## SELECTED EXCERPT
**********

That article makes me want to play "Mage: The Ascension"! Fantasy nerdom with an anti-civilization twist!
I have no answer, but this is an interesting question on a philosophical level, while being ridiculous on the practical level (people who "do magic" or are "witchy" make me want to punch standerbys at random). I did like D&D as a teen though...

I've been around a lot of witches. Queer and eco oriented folks, mostly. They don't bother me. I did get yelled at when I accused a witch of sneaking off with all the candles. I probably could have handled that better and they were uptight as all-get-out.

These are things that I've read about anarchy and magic

1) To Rust Metallic Gods: An Anarcho-Primitivist Critique of Paganism


2) Gods&Radicals - "we’re a registered non-profit Pagan Anti-Capitalist publisher"   (the link is a recent essay)


Also, I just checked The Anarchist Library theanarchistlibrary.org and there are a ton of very recent up-loads on "magic."

I have an International Relations essay that I'm avoiding right now. I get really chatty online when essays are due... in a few hours.

anarchy101 is my favorite class.

To me the word "magic" has already been defined by both science and the media in general as something that is impressive and "wowey-wow cool", and i just don't have an opinion about how to define or think about it. I feel like I've been missing out by not playing nerdy role-playing games, i've been reading the "mage:the ascension" book and it's overall a game with pretty subversive and critical intents. It's refreshing to look into a different fantasy world ideal, because most fantasy fiction is dumb save-the-princess fight-for-the-kingdom nonsense. A lot of people really like that show Game of Thrones but to me it's all very stereotypical depictions of hierarchies and domination.

3 Answers

0 votes

Recent studies in quantum physics suggest to me that science itself can be pretty magical. Back when I was in elementary and high school, I always hated math and science because it was taught in such a dry, decontextualized way. However, I find that, as I get older and start to flesh out some of the philosophical implications of certain scientific theories, the more a lot of it fascinates me and I wish I understood it better. 

For instance, I'm really interested in the whole idea of "wave/particle duality" and how it seems to fly in the face of the "law of the excluded middle." If you aren't familiar with the "double-slit experiment," here's a video that explains it in a pretty accessible way:


As for the law of the excluded middle, this is a principle of classical logic which states that a proposition cannot simultaneously be both true and false, just as an object cannot simultaneously be both itself and its opposite. However, in the case of an electron, it seems we have an example of something that can be both itself and its opposite - i.e. both a particle and a wave.

**********

## MATERIAL SHOWN
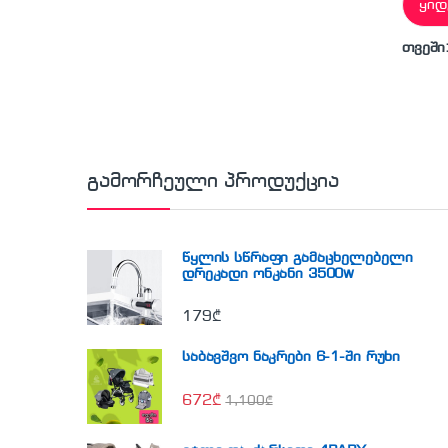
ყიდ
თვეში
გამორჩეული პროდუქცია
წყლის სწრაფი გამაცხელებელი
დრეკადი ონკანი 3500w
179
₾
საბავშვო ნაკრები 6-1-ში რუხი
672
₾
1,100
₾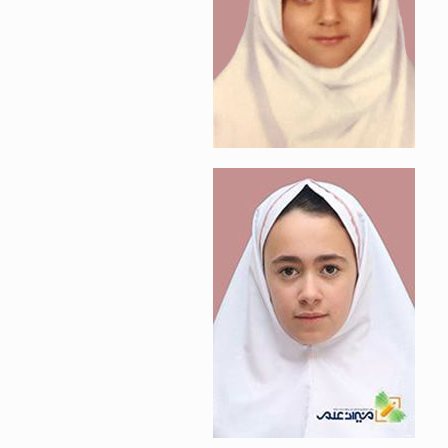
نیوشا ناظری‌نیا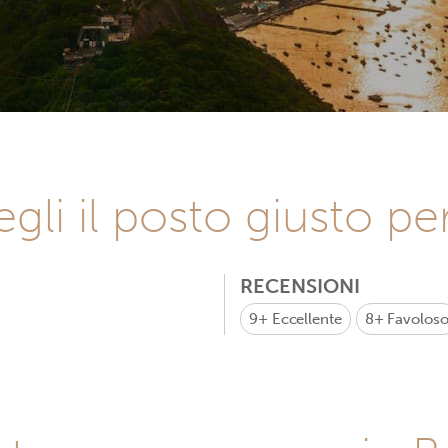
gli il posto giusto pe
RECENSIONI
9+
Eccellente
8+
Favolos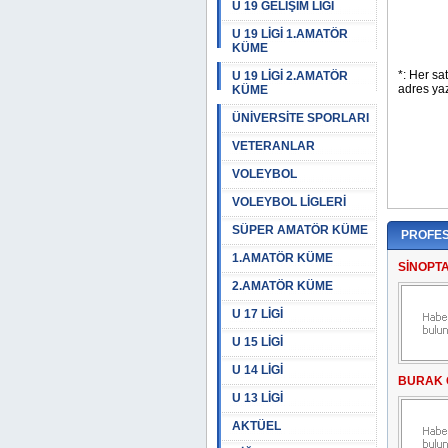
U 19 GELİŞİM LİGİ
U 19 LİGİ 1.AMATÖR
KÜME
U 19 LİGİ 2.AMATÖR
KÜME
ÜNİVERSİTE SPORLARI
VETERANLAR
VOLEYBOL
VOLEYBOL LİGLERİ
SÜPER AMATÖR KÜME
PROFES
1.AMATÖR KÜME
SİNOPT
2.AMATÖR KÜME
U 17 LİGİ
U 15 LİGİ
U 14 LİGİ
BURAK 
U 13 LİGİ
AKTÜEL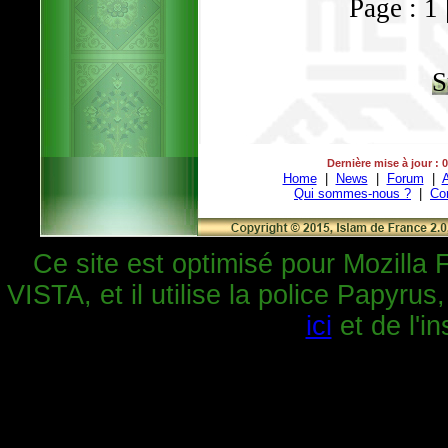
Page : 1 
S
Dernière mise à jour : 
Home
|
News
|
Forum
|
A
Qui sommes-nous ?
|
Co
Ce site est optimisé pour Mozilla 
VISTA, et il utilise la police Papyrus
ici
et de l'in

**********

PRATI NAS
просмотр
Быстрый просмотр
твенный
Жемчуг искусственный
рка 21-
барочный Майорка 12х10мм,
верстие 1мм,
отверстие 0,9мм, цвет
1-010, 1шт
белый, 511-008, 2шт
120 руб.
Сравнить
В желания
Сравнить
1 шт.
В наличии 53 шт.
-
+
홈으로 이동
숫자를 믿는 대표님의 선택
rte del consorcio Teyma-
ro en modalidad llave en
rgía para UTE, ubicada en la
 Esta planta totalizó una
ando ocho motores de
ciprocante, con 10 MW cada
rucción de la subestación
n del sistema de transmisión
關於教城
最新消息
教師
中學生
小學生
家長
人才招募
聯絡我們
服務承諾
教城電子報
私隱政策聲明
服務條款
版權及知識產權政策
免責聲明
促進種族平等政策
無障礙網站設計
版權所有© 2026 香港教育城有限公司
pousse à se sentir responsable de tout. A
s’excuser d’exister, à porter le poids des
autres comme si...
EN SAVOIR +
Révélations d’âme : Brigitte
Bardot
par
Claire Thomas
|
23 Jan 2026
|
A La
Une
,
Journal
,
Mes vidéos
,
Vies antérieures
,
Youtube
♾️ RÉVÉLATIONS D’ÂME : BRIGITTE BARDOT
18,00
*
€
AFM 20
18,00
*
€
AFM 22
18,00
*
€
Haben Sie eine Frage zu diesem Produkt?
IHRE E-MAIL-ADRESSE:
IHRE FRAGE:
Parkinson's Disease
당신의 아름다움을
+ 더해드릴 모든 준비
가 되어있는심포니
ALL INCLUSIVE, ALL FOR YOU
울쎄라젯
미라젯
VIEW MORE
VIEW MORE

**********

## WRITTEN TASK
In the discussion of anarchy and magic, how does Gods&Radicals describe itself?

## THE COMPLETED TASK
As a registered non-profit Pagan anti-capitalist publisher.